Evangelical Episcopalian walks to White House for gay rights

Evangelical Episcopalian walks to White House for gay rightsBY TheSeattleLesbian.com

Helene Swanson, an evangelical Episcopalian, whose activism is an expression of her faith, started her 500-plus mile walk from the Women’s Rights National Historical Park in Seneca Falls, NY, on July 19, 2012. She plans on arriving in Washington DC on August 26, 2012, the 92nd anniversary of the 19th Amendment—the right for women to vote, the only right guaranteed women by the United States Constitution.

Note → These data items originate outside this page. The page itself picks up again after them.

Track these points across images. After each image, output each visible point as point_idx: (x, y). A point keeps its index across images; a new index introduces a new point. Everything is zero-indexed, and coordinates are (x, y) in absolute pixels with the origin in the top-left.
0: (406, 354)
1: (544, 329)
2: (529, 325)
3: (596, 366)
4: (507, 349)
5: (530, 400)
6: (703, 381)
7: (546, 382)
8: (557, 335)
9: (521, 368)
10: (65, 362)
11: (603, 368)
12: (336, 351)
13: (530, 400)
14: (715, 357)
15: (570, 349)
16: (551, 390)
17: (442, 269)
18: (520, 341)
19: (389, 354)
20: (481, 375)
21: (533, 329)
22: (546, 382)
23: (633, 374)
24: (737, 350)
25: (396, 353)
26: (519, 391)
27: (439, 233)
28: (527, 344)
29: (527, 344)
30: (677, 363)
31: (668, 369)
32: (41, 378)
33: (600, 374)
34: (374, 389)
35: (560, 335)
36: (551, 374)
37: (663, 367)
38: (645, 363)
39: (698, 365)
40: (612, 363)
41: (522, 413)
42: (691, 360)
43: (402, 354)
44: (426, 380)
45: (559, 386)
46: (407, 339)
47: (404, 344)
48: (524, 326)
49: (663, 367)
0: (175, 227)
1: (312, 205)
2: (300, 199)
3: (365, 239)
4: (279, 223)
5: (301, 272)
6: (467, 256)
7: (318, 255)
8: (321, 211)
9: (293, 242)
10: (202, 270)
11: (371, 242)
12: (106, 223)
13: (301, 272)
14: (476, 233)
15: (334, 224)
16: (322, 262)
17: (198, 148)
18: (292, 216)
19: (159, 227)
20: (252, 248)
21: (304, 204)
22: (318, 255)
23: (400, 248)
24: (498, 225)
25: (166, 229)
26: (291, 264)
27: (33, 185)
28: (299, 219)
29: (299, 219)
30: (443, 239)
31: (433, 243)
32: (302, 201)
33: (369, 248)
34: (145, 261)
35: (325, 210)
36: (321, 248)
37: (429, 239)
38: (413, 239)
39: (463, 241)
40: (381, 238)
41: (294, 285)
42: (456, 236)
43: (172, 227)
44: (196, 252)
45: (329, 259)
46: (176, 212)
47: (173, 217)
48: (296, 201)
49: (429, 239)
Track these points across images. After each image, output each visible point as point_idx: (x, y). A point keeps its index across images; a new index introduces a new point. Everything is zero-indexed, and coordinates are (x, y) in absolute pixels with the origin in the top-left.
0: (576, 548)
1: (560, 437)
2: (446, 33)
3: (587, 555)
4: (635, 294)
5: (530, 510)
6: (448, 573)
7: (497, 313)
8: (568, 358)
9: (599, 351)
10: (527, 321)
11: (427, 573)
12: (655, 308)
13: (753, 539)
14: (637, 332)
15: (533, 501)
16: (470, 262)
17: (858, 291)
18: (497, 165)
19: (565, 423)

Swanson is walking from parish to parish, as an expression of her faith, to bring attention to the need for an Equal Rights Amendment for the full inclusion of women in society and for LBGTQ Rights.

Seneca Falls has nourished abolitionism and feminism since the 1840s. Abolitionist Abby Kelly spoke against slavery at an outdoor rally there in 1843. One of her followers was later convicted of “disorderly and unchristian conduct” for arguing with the local Presbyterian minister about abolition. Elizabeth Cady Stanton and Lucretia Coffin Mott helped organize the first Women’s Rights Convention in 1848. Frederick Douglas’ impassioned support helped the convention pass the Declaration of Sentiments, which proclaimed: “All men and women are created equal.” In 1923 the National Women’s Rights party celebrated the 75th anniversary of the 1848 convention. Alice Paul, imprisoned, beaten, and force fed for protesting President Wilson’s not supporting women’s rights, proposed the Equal Rights Amendment at the 1923 meeting in Seneca Falls.